What you have to do:
Reproduce the lines below character for character, with the same spacing and line breaks. Leave out any pictures.

Given entries:

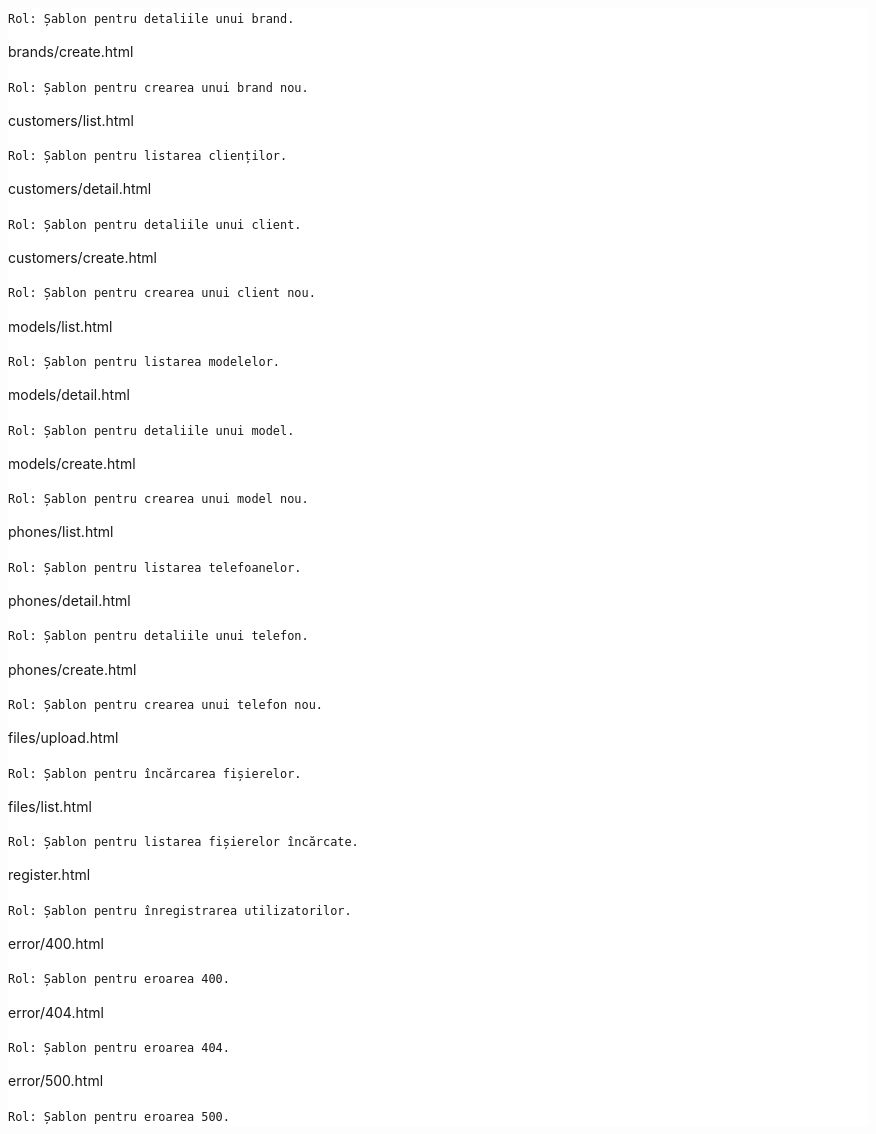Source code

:     Rol: Șablon pentru detaliile unui brand.

brands/create.html

    Rol: Șablon pentru crearea unui brand nou.

customers/list.html

    Rol: Șablon pentru listarea clienților.

customers/detail.html

    Rol: Șablon pentru detaliile unui client.

customers/create.html

    Rol: Șablon pentru crearea unui client nou.

models/list.html

    Rol: Șablon pentru listarea modelelor.

models/detail.html

    Rol: Șablon pentru detaliile unui model.

models/create.html

    Rol: Șablon pentru crearea unui model nou.

phones/list.html

    Rol: Șablon pentru listarea telefoanelor.

phones/detail.html

    Rol: Șablon pentru detaliile unui telefon.

phones/create.html

    Rol: Șablon pentru crearea unui telefon nou.

files/upload.html

    Rol: Șablon pentru încărcarea fișierelor.

files/list.html

    Rol: Șablon pentru listarea fișierelor încărcate.

register.html

    Rol: Șablon pentru înregistrarea utilizatorilor.

error/400.html

    Rol: Șablon pentru eroarea 400.

error/404.html

    Rol: Șablon pentru eroarea 404.

error/500.html

    Rol: Șablon pentru eroarea 500.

Task output:
Source code

:     Rol: Șablon pentru detaliile unui brand.

brands/create.html

    Rol: Șablon pentru crearea unui brand nou.

customers/list.html

    Rol: Șablon pentru listarea clienților.

customers/detail.html

    Rol: Șablon pentru detaliile unui client.

customers/create.html

    Rol: Șablon pentru crearea unui client nou.

models/list.html

    Rol: Șablon pentru listarea modelelor.

models/detail.html

    Rol: Șablon pentru detaliile unui model.

models/create.html

    Rol: Șablon pentru crearea unui model nou.

phones/list.html

    Rol: Șablon pentru listarea telefoanelor.

phones/detail.html

    Rol: Șablon pentru detaliile unui telefon.

phones/create.html

    Rol: Șablon pentru crearea unui telefon nou.

files/upload.html

    Rol: Șablon pentru încărcarea fișierelor.

files/list.html

    Rol: Șablon pentru listarea fișierelor încărcate.

register.html

    Rol: Șablon pentru înregistrarea utilizatorilor.

error/400.html

    Rol: Șablon pentru eroarea 400.

error/404.html

    Rol: Șablon pentru eroarea 404.

error/500.html

    Rol: Șablon pentru eroarea 500.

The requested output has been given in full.